__Required work__
a. In the recollections about Dumbarton Oaks below, translate this sentence into French: "And then he restructured the administration of Dumbarton Oaks."
b. Carry on the spoken recollections about Dumbarton Oaks that follow, picking up right after their final sentence.

__Document extract__
┏━━
Then he started the idea of summer fellowships. You know, these are very, very valuable. Many scholars in Europe and elsewhere may not be able to come during the term, and so the summer provides them with the time to come to Dumbarton Oaks, do what they want. And, as you know, Dumbarton Oaks has become a pilgrimage center, when you come to Dumbarton Oaks, especially from Europe. So, the summer fellowships are very important.

And then he restructured the administration of Dumbarton Oaks. Dumbarton Oaks used to be ruled by the director, then he instituted the Senior Fellows Committee, which includes scholars from various parts of the world, who get together and discuss problems.

Then even the gardens: he said those who visit the gardens should pay at least a nominal fee in order to pay for the upkeep; so like all people of a powerful mind, he had interest in details too, not only in the general problems.
┗━━
__Extracted records__
┏━━
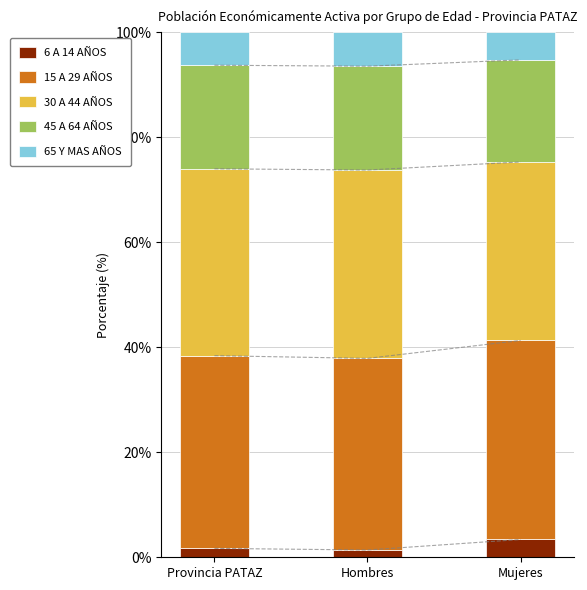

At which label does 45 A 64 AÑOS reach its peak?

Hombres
┗━━
┏━━
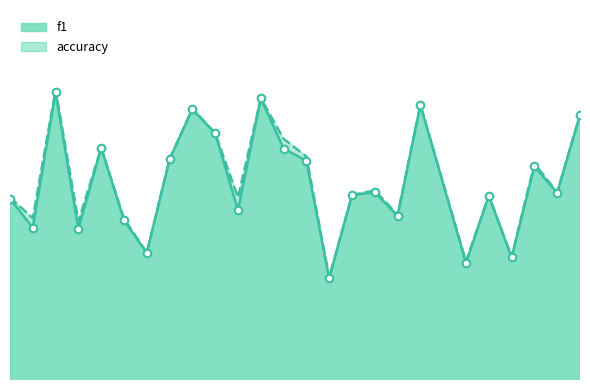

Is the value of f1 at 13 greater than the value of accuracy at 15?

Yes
┗━━
__Answers provided__
a. Puis il a restructuré l'administration de Dumbarton Oaks.

b.
I think there’s something else which is his achievement – let me see [looks at notes]. The lunches used to be formal; they used to be sit-down lunches. He thought that was good, but you know, a buffet is better, when people can come not only precisely at 12:00 or half past 12, say, but between 12 and 1, and then they can serve themselves. So, he’s the one who started the buffet.

Because of the five things he did for D.O., it renders utterly untrue the charge that Constable wanted to move D.O. to Harvard.

Robert Thomson did something very good. Where the museum is now had been open: there was no roof. He roofed it, and he started what has become D.O.’s splendid museum. So, this is to his credit. And before he retired as director, he recommended that D.O. cannot be run by a director only: you need a director for the entire establishment, which is tripartite in structure – Byzantine, Landscape Architecture, and Pre-Columbian – and you need a director of studies for each of these three divisions.

By the way, Giles Constable also paid attention to Pre-Columbian Studies, which was the Cinderella of the three, and he gave it prominence, and I think the Pre-Columbian scholars appreciated that. Elizabeth Boone was then the main figure there, and so that speaks well for him. Although he is a medieval historian, yet he was genuinely interested in other periods of history. I keep telling our Pre-Columbian friends, “We are not so distant from each other, the Byzantine and the Pre-Columbian, because both of us chronologically are Pre-Columbian, because Byzantium existed before 1492!”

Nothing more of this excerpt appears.